-- Records for this exercise follows --
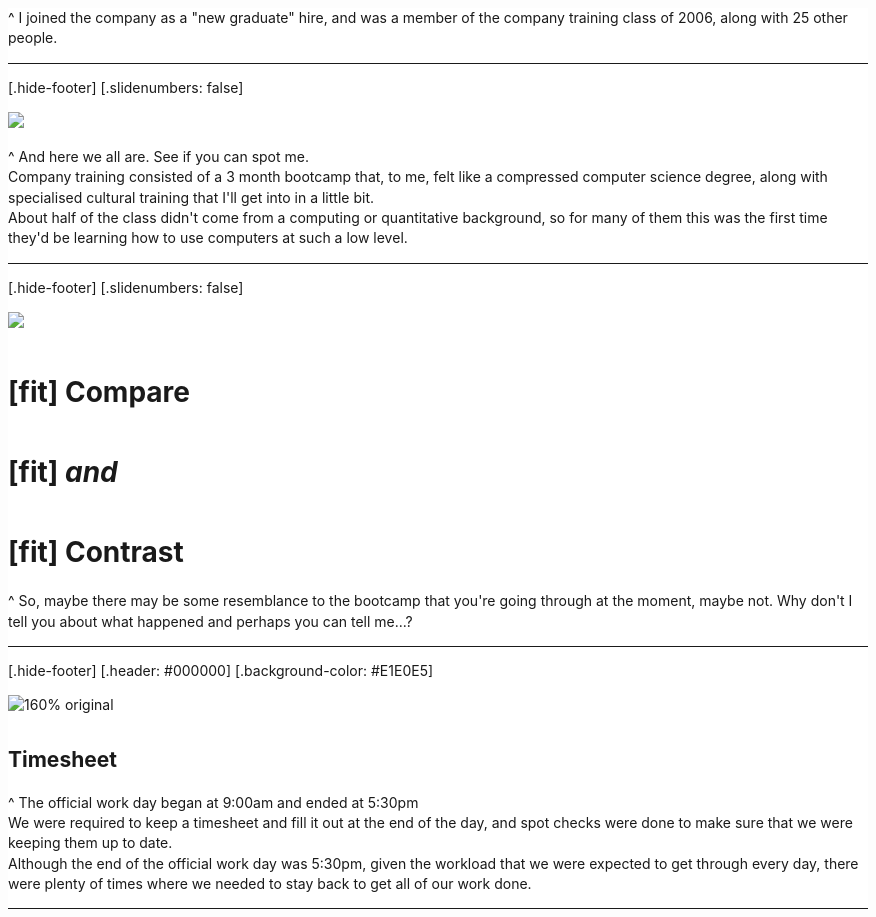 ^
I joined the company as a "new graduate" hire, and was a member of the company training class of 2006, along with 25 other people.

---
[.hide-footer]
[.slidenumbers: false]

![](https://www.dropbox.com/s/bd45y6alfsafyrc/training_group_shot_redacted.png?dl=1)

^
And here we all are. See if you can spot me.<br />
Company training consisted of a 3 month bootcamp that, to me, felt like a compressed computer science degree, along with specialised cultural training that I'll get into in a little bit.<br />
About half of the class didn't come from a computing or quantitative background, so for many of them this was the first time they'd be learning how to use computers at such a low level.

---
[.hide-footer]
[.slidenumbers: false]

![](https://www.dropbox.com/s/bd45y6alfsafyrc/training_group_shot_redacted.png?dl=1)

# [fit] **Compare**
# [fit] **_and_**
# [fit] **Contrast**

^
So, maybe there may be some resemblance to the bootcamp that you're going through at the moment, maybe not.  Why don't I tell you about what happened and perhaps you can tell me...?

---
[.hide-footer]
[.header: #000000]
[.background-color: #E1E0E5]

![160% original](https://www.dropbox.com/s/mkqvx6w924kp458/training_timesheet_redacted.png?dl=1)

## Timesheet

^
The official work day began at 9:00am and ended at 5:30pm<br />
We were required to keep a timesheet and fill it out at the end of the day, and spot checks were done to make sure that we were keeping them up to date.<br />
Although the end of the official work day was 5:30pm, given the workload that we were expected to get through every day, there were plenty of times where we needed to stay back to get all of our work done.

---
-- Records for this exercise concluded --
# [Task to complete]
Pull every line holding "them" out of the records.

# [Response]
About half of the class didn't come from a computing or quantitative background, so for many of them this was the first time they'd be learning how to use computers at such a low level.
We were required to keep a timesheet and fill it out at the end of the day, and spot checks were done to make sure that we were keeping them up to date.<br />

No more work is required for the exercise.